Text augmentation

Rajeev21c · November 18, 2021, 1:06pm

Can anybody give some insights into the current text augmentation techniques in practice.

ilovescience · November 18, 2021, 10:29pm

@darek.kleczek won a Kaggle competition by adapting some computer vision augmentations to text:

Hopefully this is helpful.

Rajeev21c · November 21, 2021, 3:47am

Yes, that’s creative to extrapolate image augmentation techniques to text

MissoeMassa · November 21, 2021, 2:29pm

There are a couple of text augmentation techniques I heard of ( I did not implement these techniques myself yet):

Shuffle your text
Train a word2vec embedding, and use this to alter your text with synonyms.
Translate your text to another language and then translate it back to your original language.
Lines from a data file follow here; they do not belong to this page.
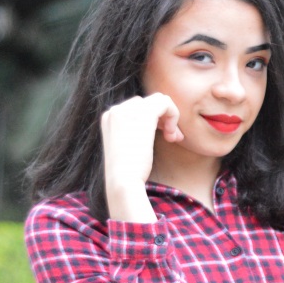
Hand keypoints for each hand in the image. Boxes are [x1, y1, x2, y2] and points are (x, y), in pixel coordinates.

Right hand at [100, 93, 181, 221]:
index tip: (164, 137)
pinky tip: (172, 135)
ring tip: (173, 137)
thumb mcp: (128, 147)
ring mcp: (127, 110)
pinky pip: (165, 102)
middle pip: (148, 102)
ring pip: (158, 100)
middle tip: (172, 137)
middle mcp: (115, 110)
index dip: (155, 120)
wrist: (123, 183)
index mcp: (109, 118)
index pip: (137, 107)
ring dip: (170, 118)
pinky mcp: (143, 114)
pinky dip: (174, 115)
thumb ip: (135, 132)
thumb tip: (155, 125)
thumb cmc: (128, 173)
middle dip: (163, 118)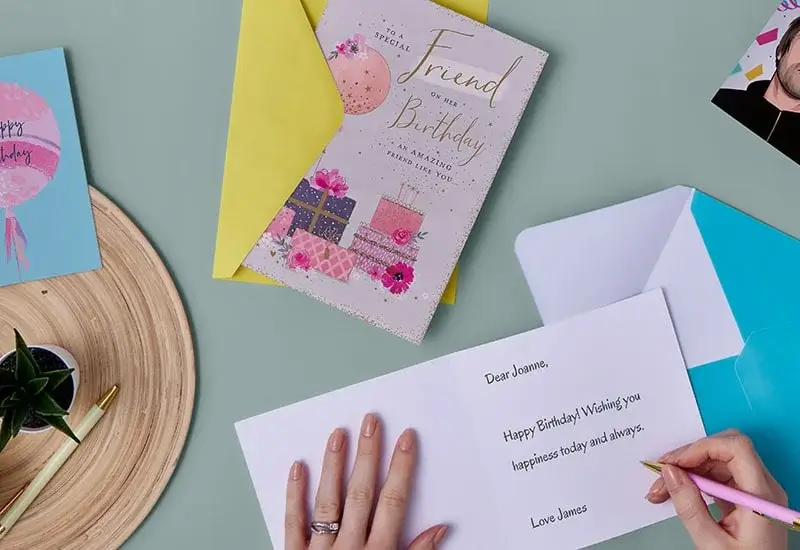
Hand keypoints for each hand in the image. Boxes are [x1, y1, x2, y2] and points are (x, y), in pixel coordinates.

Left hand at [284, 413, 448, 549]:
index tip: (406, 439)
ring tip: (338, 434)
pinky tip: (298, 467)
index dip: (401, 468)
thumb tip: (440, 528)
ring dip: (334, 466)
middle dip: (368, 455)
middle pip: (361, 494)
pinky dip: (294, 495)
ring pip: (327, 502)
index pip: (393, 503)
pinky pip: (292, 524)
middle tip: (371, 421)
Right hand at [645, 429, 787, 549]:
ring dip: (688, 470)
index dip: (701, 448)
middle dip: (690, 457)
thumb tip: (670, 472)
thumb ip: (690, 507)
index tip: (673, 464)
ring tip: (662, 489)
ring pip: (719, 461)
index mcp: (761, 495)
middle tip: (662, 474)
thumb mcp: (711, 544)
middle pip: (725, 450)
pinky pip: (720, 476)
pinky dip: (696, 480)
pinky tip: (678, 492)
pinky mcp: (746, 499)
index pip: (735, 448)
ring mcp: (756, 492)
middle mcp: (763, 488)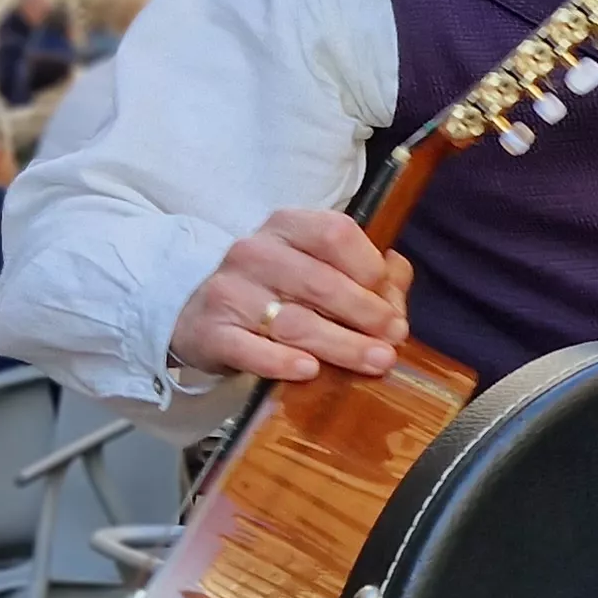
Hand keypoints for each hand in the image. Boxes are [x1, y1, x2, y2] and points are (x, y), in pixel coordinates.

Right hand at [166, 209, 415, 384]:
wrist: (198, 316)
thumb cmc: (273, 292)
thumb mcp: (314, 269)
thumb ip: (363, 273)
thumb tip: (399, 278)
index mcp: (287, 226)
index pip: (336, 234)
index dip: (371, 269)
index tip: (392, 303)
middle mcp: (255, 252)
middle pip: (322, 283)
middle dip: (367, 314)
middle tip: (394, 339)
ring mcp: (230, 291)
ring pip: (295, 321)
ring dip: (342, 344)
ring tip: (376, 361)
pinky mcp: (211, 332)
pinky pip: (249, 349)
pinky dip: (281, 362)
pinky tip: (309, 371)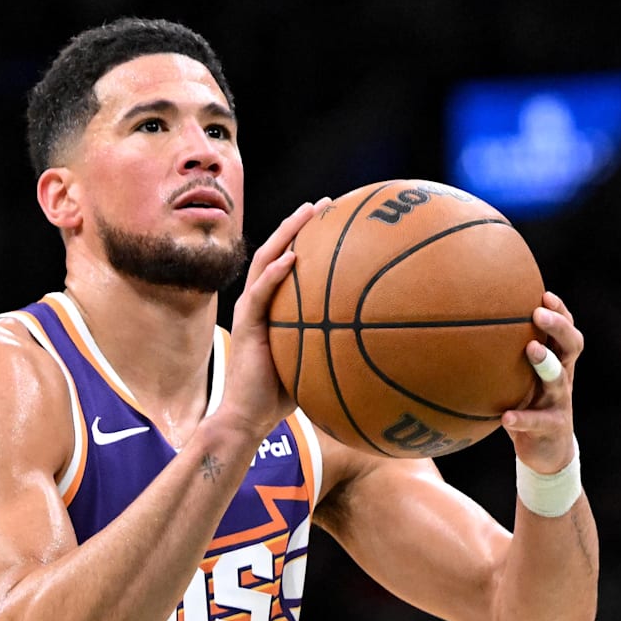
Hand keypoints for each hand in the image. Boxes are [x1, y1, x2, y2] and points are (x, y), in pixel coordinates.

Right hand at [216, 198, 330, 436]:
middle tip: (325, 203)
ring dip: (286, 235)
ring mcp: (250, 311)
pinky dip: (275, 273)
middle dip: (299, 224)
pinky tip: (293, 257)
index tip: (334, 219)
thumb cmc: (282, 394)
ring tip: (307, 213)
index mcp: (273, 307)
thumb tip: (374, 340)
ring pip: (265, 262)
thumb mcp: (314, 362)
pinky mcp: (246, 325)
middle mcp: (259, 302)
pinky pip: (260, 293)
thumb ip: (334, 345)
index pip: (288, 263)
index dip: (307, 238)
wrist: (248, 417)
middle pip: (276, 251)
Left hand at [502, 291, 581, 473]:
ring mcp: (560, 402)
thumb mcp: (520, 379)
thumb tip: (462, 327)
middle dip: (557, 326)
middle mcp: (563, 377)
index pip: (566, 330)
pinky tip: (506, 417)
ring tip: (532, 349)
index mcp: (557, 362)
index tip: (544, 294)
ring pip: (559, 379)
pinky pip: (537, 421)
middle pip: (571, 346)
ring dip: (546, 363)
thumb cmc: (527, 404)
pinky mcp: (552, 427)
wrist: (548, 451)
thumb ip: (503, 356)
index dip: (560, 312)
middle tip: (538, 313)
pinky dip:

Perhaps you can combine several techniques. Hopefully this helps

msivanes · November 23, 2021, 11:24pm

Rajeev21c · November 30, 2021, 1:11pm

Those were helpful!

Chapel · December 7, 2021, 1:09pm

Replace a few words with their synonyms.
Replace a few words with words that have similar (based on cosine similarity) word embeddings (like word2vec or GloVe) to those words.
Replace words based on the context using powerful transformer models (BERT).